Auch in Sulzberger Heim ermittelt die Polizei

Im Zentrum steht Quarantäneverletzung durch den Heimleiter.
sulzberg Auch das Altenwohnheim Sulzberg steht im Zentrum polizeilicher Ermittlungen. Grund ist eine vermutete Verletzung der Quarantänepflicht nach erfolgtem positiven Coronatest durch den Heimleiter. Er wurde, wie berichtet, nach Bekanntwerden des Vorfalls vom Dienst suspendiert. Für die Behörden stellt sich die Frage, ob es um eine Verwaltungsübertretung nach dem Epidemiegesetz oder um eine vorsätzliche Gefährdung von Personen geht. Dann wäre ein strafrechtlicher Tatbestand gegeben, und die Staatsanwaltschaft wäre am Zug. Noch sind die Erhebungen jedoch im Gange.
Alle Heime im Bezirk geprüft
Der Fall in Sulzberg zeitigte aber bereits eine andere Konsequenz. Wie der Covidbeauftragte der Bezirkshauptmannschaft Bregenz, Rainer Honsig-Erlenburg, auf VN-Nachfrage erklärte, wurden sofort auch alle anderen 20 Alten- und Pflegeheime im Bezirk auf die Einhaltung der erlassenen Covid-Schutzmaßnahmenverordnung und Hygieneregeln geprüft. Anlass zu Beanstandungen wegen festgestellter Mängel gab es seinen Aussagen zufolge in keiner Einrichtung. „Es hat alles gepasst“, konnte Honsig-Erlenburg berichten. Dem Altenwohnheim Sulzberg stellte die Pflegeaufsicht des Landes ebenfalls ein gutes Zeugnis aus.
Aufnahmestopp beendet
Bürgermeister Lukas Schrattenthaler berichtet, dass der vorläufige Aufnahmestopp inzwischen aufgehoben ist. „Es gab auch bereits Neuaufnahmen“, freut er sich über den wieder aufgenommenen Regelbetrieb. Die eingesetzte Doppelführung funktioniere bestens, alle Mitarbeitenden lobt Schrattenthaler als hochmotiviert. Nun liegt es an den zuständigen Behörden, den Schweregrad des Ereignisses festzustellen.

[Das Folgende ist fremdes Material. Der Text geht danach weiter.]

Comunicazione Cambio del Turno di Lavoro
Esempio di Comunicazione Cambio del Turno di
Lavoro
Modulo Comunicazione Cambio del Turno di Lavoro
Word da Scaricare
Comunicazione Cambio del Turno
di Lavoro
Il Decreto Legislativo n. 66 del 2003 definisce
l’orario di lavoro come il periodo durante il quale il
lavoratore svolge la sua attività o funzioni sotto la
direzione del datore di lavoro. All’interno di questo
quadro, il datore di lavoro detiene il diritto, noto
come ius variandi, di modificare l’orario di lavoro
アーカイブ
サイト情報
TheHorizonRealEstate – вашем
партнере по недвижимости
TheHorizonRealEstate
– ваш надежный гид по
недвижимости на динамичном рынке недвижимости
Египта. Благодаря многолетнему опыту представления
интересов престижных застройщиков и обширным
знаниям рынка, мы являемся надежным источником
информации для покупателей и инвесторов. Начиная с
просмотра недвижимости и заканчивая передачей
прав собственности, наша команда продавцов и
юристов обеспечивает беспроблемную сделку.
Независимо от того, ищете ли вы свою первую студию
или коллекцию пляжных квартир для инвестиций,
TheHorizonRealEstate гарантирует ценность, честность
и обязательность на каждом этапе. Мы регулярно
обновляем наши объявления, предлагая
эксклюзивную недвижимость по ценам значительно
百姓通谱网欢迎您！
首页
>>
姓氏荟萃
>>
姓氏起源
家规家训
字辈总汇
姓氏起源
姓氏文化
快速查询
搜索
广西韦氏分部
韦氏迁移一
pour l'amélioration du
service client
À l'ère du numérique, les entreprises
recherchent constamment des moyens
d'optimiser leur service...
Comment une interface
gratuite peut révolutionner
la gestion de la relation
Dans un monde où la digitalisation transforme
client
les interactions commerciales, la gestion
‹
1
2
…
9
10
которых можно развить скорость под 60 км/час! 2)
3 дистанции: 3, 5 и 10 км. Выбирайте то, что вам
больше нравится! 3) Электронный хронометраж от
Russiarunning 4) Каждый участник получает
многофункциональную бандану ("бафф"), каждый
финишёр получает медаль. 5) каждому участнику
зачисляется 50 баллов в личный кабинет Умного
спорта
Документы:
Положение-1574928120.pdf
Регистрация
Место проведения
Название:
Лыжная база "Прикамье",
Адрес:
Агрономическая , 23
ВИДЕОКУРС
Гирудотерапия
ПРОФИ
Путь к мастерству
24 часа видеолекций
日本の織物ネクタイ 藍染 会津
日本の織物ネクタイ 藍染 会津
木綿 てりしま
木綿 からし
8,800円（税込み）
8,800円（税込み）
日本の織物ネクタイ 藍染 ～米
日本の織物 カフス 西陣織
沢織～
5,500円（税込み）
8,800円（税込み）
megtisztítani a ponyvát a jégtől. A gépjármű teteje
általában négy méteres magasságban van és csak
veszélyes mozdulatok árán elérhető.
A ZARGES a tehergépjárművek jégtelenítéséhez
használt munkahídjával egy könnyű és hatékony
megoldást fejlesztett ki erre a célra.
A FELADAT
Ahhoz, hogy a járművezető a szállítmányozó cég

Die Bezirkshauptmannschaft leitete vorab ein Verwaltungsstrafverfahren wegen Verletzung der Quarantänepflicht ein. Die Polizei wiederum hat Untersuchungen auf eine mögliche strafrechtliche Relevanz aufgenommen. Eine solche wäre gegeben, wenn sich ein Quarantänebrecher so verhält, dass eine Krankheit unter Menschen verbreitet werden könnte. Nach Vorliegen des Berichts geht dieser direkt an die Staatsanwaltschaft. Sie entscheidet, ob und in welchem Ausmaß ein Verfahren durchzuführen ist. Gibt es ein solches, wäre ein Verwaltungsstrafverfahren obsolet.